Why? How? Where did this derivation come from?
What I mean to point out is, dont you think its highly weird to just write the recurrence here as “we can optimize this to ___” and skip the part of how we got that? No offence, but I feel skipping of that part shouldnt be done.
This can also be solved fully using divide and conquer with Dynamic programming.
Direction of this approach:-
Break the 2 * n matrix into two halves. Now, (number of ways to fill k bricks in 2 * n matrix) will be equal to (number of ways to fill 0 brick in left half) * (number of ways to fill k tiles in right half) + (number of ways to fill 1 brick in left half) * (number of ways to fill k-1 brick in right half) + …other terms.

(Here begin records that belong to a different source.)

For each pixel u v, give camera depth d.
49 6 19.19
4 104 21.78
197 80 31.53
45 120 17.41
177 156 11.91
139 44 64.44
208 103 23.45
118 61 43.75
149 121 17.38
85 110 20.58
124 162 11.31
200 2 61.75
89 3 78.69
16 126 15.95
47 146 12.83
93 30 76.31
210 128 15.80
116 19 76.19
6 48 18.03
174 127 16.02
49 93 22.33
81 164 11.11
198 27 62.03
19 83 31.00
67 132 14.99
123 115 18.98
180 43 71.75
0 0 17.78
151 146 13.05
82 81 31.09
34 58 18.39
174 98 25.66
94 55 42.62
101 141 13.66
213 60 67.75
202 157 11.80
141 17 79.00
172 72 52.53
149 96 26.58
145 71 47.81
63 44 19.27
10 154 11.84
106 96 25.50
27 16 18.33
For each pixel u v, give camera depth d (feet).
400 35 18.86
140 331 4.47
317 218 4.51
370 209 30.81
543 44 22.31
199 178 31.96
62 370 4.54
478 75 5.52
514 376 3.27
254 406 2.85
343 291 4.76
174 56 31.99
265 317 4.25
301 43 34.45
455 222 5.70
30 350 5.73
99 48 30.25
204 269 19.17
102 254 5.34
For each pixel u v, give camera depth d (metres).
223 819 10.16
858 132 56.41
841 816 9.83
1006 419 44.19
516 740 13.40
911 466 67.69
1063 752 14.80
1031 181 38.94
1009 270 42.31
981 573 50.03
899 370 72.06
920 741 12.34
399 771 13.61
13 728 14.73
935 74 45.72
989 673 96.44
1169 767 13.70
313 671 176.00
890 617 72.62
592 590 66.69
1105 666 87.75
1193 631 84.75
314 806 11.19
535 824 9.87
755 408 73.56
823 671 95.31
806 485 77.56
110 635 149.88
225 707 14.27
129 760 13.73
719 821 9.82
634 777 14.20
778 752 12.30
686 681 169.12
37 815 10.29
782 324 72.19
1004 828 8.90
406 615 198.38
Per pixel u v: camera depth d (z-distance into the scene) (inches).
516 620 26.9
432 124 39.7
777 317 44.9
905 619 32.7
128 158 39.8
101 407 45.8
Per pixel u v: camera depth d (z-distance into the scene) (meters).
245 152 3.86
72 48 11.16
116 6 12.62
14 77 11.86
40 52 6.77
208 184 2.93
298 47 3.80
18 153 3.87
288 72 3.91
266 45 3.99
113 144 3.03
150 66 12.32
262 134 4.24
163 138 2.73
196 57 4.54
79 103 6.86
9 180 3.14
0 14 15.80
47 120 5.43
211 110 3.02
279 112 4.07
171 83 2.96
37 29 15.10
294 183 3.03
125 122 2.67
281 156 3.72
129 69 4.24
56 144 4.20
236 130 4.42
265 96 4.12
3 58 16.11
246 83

Let f(n, k) denote the answer then we have the recurrence
f(n, k) - f(n - 1, k) = f(n -1, k - 1) + f(n -1, k - 2)
Now f(n, 1) = 2n, which is linear, which implies that f(n, 2) must be quadratic, which implies that f(n, 3) must be cubic and so on…
So for fixed k, f(n, k) will be a kth degree polynomial in n, and therefore i precomputed f(n, k) for n, k upto 2000 and then I answered queries in O(n) using Lagrange Interpolation.
Now, consider the number of i length strings consisting of only a/b′s and the number of positions j where a character equals its previous character. We can store this in f(i,j),
f(1,0)=a,b=2
f(i,j)=f(i−1,j)+f(i−1,j−1)
Number of ways = (Number of ways of forming i non-empty groups of k columns) * (Number of ways of placing this i groups around n-k columns) for i=1,2,3…k
Number of ways of forming i groups of k columns = (Number of ways of distributing k objects into i groups) * (2^i)
where in each group alternate bricks of row 1,2 are selected and each group can have two orientation (either first brick is from first row or second)
Thus, Number of ways = sum( (k-1)C(i-1) * 2^i * (n-k+1)C(i) ) for i=1,2,…k
Solved in O(K). The new bricks are arranged in a number of contiguous groups, between 1 and K such groups. For any one such value g of the number of groups, there will be \binom{k-1}{g-1} ways of splitting up the new bricks and \binom{n-k+1}{g} of inserting those groups into the path. Each group can be laid 2 ways of course, left- or right-hand start, so there is also a factor of 2^g.
Then iterate from g=1 up to g=k (or g=n-k+1 if smaller), updating the binomial coefficients stepwise rather than recalculating, using modular inverses up to 1000 which are precalculated.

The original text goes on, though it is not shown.